Requirement:
Answer these questions from the methods passage below.
(a) For how long were the cells incubated with PhotoClick cholesterol?
(b) Which software was used to perform the statistical analysis?
(c) Below what P value were results considered statistically significant?

Passage to read:
PhotoClick cholesterol assay

To study cholesterol interaction with C99, a method developed by Hulce et al (2013) was used. Briefly, 24 h after transfection, cells were incubated in serum‐free medium for 2 h to remove all exogenous lipids. After that, 5 μM PhotoClick cholesterol (Hex‐5′‐ynyl 3β‐hydroxy‐6‐diazirinyl‐5α‐cholan‐24‐oate), previously complexed with an aqueous saturated solution of MβCD (38 mM), was added to the cells and incubated for 4 h. Upon washes with DPBS, PhotoClick cholesterol was crosslinked under 365 nm‐UV (0.75 J/cm², UVC 500 Ultraviolet Crosslinker; Amersham Biosciences), washed again, collected, and used for subcellular fractionation as previously described. 500 μg (adjusted to a final 150 μl volume with PBS supplemented with protease inhibitors) of TH, ER, and MAM fractions were briefly sonicated and subjected to click chemistry by addition of 500 μM biotin‐azide, 100 μM Tris[(1‐benzyl‐1H‐1,2,3‐triazol‐4‐yl)methyl]amine (TBTA), 1 mM CuSO₄, and 1 mM Tris(2‐carboxyethyl)phosphine (TCEP) and incubation for 15 min at room temperature in the dark. Then, samples were diluted in 50 mM Tris pH 7.4 with protease inhibitors (removing an aliquot as input) and incubated overnight under rotation at 4°C with streptavidin beads. Upon several washes with Tris 50 mM pH 7.4, beads were collected by centrifugation at 2,000 rpm for 1 min, boiled with NuPAGE™ LDS Sample Buffer (1×) 95°C for 5 min and used for immunodetection. A diagram is presented in Fig 5A.

Statistical analysis

Data represent mean ± SEM. All averages are the result of three or more independent experiments, carried out at different times with different sets of samples. Historical and preliminary data were used to ensure adequate power and to limit the background associated with each assay (SigmaPlot 12.0). Data distribution was assumed to be normal. The statistical analysis was performed using GraphPad Prism v5.01 (GraphPad Software Inc., CA, USA). Brown–Forsythe test was used to compare variance between groups. Statistical significance was determined by either two‐tailed t‐test, one‐way ANOVA, or (repeated measures) two‐way ANOVA, followed by the Newman–Keuls’ post hoc test as reported in each figure legend. Greenhouse–Geisser correction was used for repeated measures one‐way ANOVA comparison when variance between groups was statistically different, as stated. Values of P < 0.05 were considered statistically significant. The investigators were not blinded when quantifying imaging experiments.

Human pose keypoint data:
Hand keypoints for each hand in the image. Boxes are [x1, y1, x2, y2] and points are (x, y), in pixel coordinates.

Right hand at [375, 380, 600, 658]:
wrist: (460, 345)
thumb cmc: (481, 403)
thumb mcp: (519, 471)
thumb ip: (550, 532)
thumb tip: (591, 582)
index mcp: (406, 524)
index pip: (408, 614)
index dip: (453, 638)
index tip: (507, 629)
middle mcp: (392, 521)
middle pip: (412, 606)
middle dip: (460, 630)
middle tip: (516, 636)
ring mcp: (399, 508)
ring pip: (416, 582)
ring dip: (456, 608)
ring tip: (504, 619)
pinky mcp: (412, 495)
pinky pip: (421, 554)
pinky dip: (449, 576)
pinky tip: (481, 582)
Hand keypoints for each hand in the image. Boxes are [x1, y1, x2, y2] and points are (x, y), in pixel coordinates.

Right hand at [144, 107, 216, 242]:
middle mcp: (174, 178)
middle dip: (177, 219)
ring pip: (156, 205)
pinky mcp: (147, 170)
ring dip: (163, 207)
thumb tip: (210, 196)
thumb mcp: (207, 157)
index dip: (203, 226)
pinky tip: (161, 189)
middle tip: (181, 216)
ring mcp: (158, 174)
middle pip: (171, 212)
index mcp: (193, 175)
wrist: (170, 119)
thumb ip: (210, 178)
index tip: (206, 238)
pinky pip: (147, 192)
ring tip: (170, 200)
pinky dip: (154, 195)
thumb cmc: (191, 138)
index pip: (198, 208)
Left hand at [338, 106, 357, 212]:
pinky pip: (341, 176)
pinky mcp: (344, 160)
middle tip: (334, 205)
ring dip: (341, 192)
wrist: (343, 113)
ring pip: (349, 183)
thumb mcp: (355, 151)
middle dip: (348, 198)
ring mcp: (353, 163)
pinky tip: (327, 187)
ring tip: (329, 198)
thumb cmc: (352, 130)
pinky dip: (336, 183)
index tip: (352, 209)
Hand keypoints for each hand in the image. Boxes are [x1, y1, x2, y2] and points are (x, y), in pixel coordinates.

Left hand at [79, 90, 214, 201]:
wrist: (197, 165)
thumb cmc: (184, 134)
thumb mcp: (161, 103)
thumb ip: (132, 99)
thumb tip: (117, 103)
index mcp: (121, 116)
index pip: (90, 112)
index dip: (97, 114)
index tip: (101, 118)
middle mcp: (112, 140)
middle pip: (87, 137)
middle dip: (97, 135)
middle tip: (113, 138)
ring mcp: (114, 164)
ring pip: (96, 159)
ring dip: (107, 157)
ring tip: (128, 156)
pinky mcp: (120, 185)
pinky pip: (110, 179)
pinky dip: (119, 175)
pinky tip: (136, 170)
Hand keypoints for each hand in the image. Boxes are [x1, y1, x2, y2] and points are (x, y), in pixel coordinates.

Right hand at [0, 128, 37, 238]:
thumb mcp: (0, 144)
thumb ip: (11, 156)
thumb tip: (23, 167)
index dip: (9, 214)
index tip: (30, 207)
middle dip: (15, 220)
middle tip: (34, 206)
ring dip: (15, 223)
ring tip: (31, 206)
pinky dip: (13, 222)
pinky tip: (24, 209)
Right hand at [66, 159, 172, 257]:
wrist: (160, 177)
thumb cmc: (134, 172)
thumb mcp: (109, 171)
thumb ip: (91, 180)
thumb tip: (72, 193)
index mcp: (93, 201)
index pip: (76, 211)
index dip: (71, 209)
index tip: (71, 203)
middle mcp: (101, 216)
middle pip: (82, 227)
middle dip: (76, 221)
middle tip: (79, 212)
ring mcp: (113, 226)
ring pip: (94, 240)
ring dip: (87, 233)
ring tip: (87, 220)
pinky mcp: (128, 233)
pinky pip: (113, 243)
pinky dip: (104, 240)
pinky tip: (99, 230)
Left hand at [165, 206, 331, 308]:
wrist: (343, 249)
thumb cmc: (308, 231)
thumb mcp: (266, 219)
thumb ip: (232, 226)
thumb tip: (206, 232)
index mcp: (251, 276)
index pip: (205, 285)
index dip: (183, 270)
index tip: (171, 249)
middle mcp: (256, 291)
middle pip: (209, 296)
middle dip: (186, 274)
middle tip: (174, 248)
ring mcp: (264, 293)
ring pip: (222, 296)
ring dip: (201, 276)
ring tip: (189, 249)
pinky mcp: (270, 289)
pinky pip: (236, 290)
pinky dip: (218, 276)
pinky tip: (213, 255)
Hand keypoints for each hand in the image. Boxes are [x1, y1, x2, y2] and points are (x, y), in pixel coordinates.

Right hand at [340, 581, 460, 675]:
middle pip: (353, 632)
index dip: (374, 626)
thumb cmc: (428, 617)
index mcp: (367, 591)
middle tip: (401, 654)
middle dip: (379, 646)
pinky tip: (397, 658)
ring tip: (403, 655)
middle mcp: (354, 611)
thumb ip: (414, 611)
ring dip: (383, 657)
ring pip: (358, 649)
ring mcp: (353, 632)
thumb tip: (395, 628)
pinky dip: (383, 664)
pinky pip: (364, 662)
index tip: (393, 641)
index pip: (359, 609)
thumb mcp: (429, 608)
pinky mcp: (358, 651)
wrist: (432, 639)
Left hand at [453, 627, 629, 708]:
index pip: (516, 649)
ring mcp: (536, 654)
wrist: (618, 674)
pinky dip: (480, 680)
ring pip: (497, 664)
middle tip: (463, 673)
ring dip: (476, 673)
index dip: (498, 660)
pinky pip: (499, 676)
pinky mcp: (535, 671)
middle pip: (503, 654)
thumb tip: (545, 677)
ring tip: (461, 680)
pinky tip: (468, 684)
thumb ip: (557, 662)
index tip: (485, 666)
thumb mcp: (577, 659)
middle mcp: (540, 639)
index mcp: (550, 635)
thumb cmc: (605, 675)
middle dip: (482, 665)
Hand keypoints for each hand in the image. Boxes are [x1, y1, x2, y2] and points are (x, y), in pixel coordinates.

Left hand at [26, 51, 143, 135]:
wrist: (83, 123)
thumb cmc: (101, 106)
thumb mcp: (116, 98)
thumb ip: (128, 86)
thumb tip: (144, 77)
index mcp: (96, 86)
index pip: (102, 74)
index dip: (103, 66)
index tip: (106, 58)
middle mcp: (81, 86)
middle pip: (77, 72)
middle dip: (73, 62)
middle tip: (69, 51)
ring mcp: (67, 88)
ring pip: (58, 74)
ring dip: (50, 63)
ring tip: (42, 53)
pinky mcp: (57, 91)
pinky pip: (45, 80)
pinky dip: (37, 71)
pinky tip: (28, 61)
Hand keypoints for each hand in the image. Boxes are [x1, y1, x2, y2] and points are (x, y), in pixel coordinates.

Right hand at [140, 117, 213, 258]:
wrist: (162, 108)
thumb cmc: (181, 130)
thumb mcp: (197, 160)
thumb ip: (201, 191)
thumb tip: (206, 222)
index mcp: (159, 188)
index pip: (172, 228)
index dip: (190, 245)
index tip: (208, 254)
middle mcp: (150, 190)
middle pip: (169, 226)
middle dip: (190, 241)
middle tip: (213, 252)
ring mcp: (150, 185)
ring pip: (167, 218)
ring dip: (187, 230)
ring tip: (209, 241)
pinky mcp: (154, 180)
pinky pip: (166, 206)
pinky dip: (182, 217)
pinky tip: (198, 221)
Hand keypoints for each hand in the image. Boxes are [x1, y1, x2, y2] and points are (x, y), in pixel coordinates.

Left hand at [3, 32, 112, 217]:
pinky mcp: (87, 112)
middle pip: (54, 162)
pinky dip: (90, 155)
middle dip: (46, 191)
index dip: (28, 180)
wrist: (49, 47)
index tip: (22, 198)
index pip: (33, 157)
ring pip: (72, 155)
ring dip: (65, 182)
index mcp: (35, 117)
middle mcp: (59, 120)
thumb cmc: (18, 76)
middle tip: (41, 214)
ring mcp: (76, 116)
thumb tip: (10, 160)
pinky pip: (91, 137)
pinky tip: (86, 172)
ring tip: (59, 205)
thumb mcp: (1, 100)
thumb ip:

Your solution:
(a) 4 h
(b) GraphPad Prism v5.01 (GraphPad Software Inc., CA, USA)
(c) P < 0.05